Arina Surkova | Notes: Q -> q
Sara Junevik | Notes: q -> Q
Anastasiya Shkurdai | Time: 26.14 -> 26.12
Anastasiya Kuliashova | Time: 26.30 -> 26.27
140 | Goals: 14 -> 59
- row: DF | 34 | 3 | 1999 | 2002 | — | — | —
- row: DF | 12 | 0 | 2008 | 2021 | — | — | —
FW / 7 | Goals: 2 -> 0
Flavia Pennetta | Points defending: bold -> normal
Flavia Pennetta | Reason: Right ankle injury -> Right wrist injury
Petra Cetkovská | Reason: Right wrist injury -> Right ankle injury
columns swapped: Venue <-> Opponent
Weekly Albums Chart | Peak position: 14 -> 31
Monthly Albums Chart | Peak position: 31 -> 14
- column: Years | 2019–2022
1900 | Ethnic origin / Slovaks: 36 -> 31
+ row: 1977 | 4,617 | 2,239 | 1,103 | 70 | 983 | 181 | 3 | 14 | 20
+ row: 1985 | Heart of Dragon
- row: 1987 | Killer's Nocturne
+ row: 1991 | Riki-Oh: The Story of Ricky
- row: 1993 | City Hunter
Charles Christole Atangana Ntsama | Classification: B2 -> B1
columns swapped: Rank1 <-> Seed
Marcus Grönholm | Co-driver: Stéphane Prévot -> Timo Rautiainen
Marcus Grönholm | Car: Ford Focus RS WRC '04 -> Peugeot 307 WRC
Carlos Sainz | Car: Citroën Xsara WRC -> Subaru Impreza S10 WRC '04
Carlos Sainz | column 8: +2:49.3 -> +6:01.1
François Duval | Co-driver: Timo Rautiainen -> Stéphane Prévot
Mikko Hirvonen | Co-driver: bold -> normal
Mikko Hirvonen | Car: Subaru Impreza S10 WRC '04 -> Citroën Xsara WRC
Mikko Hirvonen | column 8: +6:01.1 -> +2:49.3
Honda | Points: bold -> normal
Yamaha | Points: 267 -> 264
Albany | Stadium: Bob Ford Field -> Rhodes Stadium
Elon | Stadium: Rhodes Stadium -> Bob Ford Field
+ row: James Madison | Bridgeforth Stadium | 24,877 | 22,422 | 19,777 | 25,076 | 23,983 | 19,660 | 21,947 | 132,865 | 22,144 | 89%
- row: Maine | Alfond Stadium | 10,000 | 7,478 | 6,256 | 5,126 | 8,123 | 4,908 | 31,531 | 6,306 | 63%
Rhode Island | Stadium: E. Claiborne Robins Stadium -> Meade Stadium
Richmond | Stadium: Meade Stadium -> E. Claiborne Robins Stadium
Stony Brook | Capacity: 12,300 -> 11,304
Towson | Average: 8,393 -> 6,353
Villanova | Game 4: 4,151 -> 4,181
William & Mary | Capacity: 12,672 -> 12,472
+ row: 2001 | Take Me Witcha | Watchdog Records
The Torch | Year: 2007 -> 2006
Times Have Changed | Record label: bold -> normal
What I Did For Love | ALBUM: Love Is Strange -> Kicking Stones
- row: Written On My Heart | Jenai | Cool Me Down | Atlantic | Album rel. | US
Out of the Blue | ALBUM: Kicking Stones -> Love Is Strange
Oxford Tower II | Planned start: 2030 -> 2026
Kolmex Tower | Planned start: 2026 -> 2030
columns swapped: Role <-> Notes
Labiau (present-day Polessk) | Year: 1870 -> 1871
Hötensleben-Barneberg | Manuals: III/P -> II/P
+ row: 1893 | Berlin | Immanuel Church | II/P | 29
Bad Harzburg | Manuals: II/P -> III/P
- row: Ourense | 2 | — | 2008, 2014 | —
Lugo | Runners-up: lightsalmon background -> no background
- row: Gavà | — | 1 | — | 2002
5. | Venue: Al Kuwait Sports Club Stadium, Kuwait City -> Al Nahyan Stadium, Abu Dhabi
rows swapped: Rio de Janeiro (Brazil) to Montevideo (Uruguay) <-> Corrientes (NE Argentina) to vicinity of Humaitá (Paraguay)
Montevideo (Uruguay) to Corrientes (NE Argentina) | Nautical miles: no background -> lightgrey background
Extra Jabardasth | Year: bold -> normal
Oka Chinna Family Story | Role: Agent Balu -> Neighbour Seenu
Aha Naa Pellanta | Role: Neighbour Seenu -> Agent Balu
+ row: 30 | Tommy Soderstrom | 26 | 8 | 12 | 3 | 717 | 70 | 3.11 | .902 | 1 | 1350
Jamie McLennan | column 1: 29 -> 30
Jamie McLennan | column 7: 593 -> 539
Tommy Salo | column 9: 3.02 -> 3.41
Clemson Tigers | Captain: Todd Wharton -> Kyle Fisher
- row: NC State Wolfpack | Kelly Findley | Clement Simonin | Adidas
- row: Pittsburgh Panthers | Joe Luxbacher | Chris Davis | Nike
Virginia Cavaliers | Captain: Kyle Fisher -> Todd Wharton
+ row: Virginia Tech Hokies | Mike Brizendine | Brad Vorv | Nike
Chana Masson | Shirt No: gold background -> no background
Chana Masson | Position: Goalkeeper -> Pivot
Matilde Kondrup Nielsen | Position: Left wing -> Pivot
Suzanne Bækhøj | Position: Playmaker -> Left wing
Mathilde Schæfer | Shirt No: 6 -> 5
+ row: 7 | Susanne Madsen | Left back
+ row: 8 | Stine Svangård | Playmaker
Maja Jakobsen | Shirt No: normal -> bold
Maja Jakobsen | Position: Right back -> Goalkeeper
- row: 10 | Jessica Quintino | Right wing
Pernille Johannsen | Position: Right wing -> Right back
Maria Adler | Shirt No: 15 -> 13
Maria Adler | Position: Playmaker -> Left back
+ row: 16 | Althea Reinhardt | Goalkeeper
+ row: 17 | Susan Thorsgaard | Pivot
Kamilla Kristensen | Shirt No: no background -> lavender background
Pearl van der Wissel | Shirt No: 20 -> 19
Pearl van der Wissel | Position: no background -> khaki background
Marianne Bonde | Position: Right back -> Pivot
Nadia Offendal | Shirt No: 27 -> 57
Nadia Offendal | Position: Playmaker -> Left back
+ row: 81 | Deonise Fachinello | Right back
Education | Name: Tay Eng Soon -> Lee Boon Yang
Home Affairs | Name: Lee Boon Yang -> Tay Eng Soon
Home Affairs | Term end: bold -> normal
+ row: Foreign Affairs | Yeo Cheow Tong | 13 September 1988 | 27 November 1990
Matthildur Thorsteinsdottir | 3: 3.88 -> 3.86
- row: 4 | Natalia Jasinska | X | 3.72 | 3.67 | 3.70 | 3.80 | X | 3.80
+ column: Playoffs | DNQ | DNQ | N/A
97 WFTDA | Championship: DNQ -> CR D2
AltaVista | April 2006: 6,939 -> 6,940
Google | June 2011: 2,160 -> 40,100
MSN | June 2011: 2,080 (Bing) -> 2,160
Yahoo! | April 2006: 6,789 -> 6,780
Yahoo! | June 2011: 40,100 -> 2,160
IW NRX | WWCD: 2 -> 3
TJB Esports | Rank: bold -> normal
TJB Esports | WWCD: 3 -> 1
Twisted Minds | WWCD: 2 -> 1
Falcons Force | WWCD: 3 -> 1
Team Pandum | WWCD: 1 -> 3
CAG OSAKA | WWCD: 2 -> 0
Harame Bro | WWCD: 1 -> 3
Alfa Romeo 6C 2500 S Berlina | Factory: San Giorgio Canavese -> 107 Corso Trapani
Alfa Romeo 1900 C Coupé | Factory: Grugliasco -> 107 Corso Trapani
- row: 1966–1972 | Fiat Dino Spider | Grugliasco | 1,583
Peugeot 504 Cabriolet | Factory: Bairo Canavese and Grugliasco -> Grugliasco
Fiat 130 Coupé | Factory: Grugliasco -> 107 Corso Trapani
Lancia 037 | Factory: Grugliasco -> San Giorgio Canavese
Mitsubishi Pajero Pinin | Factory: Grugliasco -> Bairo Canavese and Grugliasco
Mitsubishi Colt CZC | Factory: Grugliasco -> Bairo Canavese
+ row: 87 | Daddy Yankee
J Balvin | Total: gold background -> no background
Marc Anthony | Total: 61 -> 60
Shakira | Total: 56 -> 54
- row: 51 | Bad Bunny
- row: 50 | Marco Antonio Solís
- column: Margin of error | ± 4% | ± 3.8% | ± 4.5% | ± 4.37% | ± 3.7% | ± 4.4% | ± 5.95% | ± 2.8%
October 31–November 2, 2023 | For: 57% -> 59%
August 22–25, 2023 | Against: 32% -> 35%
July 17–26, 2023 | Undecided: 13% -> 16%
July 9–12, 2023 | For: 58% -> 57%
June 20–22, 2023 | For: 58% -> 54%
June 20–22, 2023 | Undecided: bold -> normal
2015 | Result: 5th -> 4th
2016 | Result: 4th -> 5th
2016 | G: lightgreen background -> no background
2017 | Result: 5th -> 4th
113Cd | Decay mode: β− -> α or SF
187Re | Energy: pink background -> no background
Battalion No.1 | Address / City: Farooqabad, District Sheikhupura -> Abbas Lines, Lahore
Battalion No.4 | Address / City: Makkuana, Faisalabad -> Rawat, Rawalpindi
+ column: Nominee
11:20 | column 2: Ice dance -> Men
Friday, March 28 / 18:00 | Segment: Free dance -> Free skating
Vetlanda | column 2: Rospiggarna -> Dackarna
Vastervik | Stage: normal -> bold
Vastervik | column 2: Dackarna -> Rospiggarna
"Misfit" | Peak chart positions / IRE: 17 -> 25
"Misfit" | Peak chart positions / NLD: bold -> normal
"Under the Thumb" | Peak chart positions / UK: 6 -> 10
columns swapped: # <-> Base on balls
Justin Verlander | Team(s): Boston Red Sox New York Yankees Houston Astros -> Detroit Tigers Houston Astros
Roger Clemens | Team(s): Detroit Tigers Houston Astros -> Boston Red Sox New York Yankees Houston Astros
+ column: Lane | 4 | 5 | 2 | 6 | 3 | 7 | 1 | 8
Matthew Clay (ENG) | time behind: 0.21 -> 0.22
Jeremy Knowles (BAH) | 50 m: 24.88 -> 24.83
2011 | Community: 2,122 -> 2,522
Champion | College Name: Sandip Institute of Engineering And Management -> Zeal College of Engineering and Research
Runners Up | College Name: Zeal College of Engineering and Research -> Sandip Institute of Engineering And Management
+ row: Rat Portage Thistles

● ● ●

### Stated goal
Copy the data above word for word, starting at its first line and ending at the line that contains "Monthly Albums Chart", with both of those lines included.

### Exercise output
Arina Surkova | Notes: Q -> q
Sara Junevik | Notes: q -> Q
Anastasiya Shkurdai | Time: 26.14 -> 26.12
Anastasiya Kuliashova | Time: 26.30 -> 26.27
140 | Goals: 14 -> 59
- row: DF | 34 | 3 | 1999 | 2002 | — | — | —
- row: DF | 12 | 0 | 2008 | 2021 | — | — | —
FW / 7 | Goals: 2 -> 0
Flavia Pennetta | Points defending: bold -> normal
Flavia Pennetta | Reason: Right ankle injury -> Right wrist injury
Petra Cetkovská | Reason: Right wrist injury -> Right ankle injury
columns swapped: Venue <-> Opponent
Weekly Albums Chart | Peak position: 14 -> 31
Monthly Albums Chart | Peak position: 31 -> 14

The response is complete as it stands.